Il est commode quand on est l’invité en boucle des émissions télévisées dans un pays comme la Hollande, de lancer n’importe quoi sur l’Islam, le monde musulman ou l’islamisme et prétendre que l’Iran, où l’on a été persécuté, était la racine du ‘l’extrémisme musulman’. Un autre penseur et connaisseur de l’islamisme iranien, Olivier Roy, coauteur de Comment sortir d’une révolution religieuse, avec le penseur iranien Farhad Khosrokhavar, a pour sa part réfuté les thèses simplistes, comme celle avancées par Afshin, affirmant que : « Ce qui frappe dans cette nouvelle mouvance, [fondamentalisme sunnite] c’est le décalage entre son radicalisme politique et son conservatisme idéologique, ce qui le distingue des grands mouvements islamistes, comme le Khomeynisme. »[« Un fondamentalisme sunnite en panne de projet politique », Olivier Roy, Le Monde diplomatique, octobre 1998.] Ajoutant dans la note numéro 6 du même article que « l’obsession contemporaine qui voit dans l’Iran le maître de tout le terrorisme islamique occulte la dimension violemment antichiite du sunnisme radical. »

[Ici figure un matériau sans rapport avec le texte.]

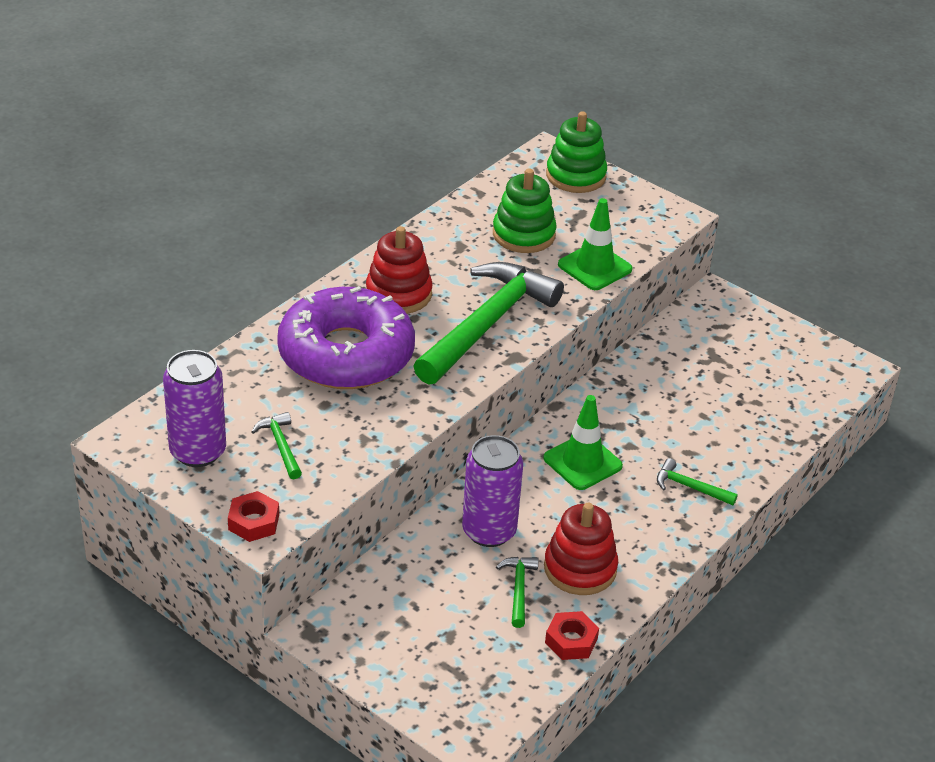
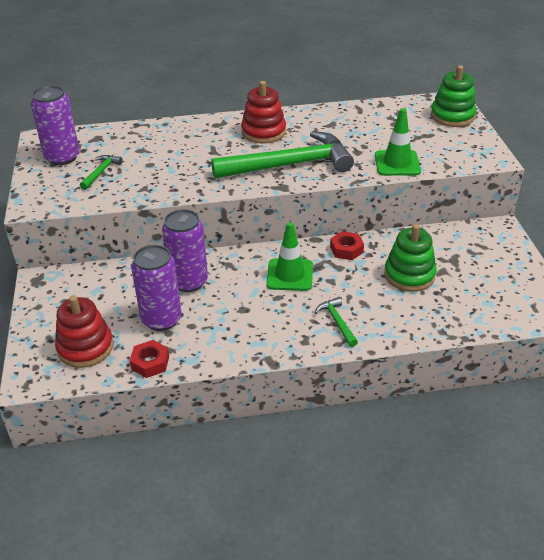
camera: 45 degrees right, 0 degrees up
red nut [228,491,279,542] -> red nut moved to [330,231,364,260]
purple donut [277,286,415,389] -> none
green stacking toy [493,169,557,253] -> green stacking toy moved to [384,224,437,292]
green hammer [496,557,539,628] -> purple can [131,245,182,331]
red stacking toy [544,503,618,595] -> red stacking toy moved to [55,295,113,368]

L’autre figure emblématique que le 11 septembre avait propulsée au-devant de la scène grâce à ses déclarations extrêmes et ses « bonnes intentions courageuses » très mal formulées, était aussi une réfugiée. Une somalienne qui prétendait tout savoir sur la culture arabo-musulmane ! Ayaan Hirsi Ali, devenue en un temps record la chouchoute des médias, une héroïne selon certains fan du parti libéral dont elle était devenue la protégée. Son domaine, dit-on, était celui de l’intégration des femmes musulmanes dont elle venait tout juste d’insulter la religion et le prophète. A la manière Fortuyn, elle avait jugé l’Islam « une culture arriérée ! » Comment peut-on aider l’intégration des musulmans lorsqu’on vient d’offenser leur sentiment religieux ? Cela s’appelait la technique Ayaan, à la mode dans plusieurs coins de l’Occident. Plus que Afshin, elle était traumatisée par la mort de sa petite sœur victime de la tradition de la circoncision, habitude que notre « savante » ramenait à l’Islam alors qu’on sait qu’il s’agit d’une tradition africaine non islamique. Selon cette «politologue» que certains qualifient de « Rushdie néerlandaise », l’Islam était aussi à la base du sous-développement que vit le monde musulman. Et l’Afrique non musulmane ? Et une partie de l’Asie et de l’Europe de l’Est ? Elle n’avait pas de réponse ! Puis, soudain, elle l’avait trouvée, celle qui a échappé à des millions d’individus : les valeurs libérales de l’Occident qui honorent l’individu. Par « libérale » elle entendait le néolibéralisme économique le plus cruel. Et c’était pour cette raison qu’elle avait quitté le parti social-démocrate, le PvdA, subitement et de la façon la plus malvenue, vers le parti libéral, le VVD, où elle aurait tout pour épanouir ses dons et accomplir sa mission libérale d’intégration et d’émancipation des femmes musulmanes. Les émanciper de quoi et comment ? De l’Islam qui les étouffait. En l’insultant. Or, les femmes musulmanes lui ont répondu en précisant que c’est bien dans les hommes, leur interprétation machiste de l’Islam et les traditions bédouines et archaïques des sociétés d’origines que se trouvait le problème et non pas dans l’Islam. Ayaan ne voulait pas y croire. Elle était savante. Elle venait de la Somalie où elle aurait tout appris sur l’Islam. Tout !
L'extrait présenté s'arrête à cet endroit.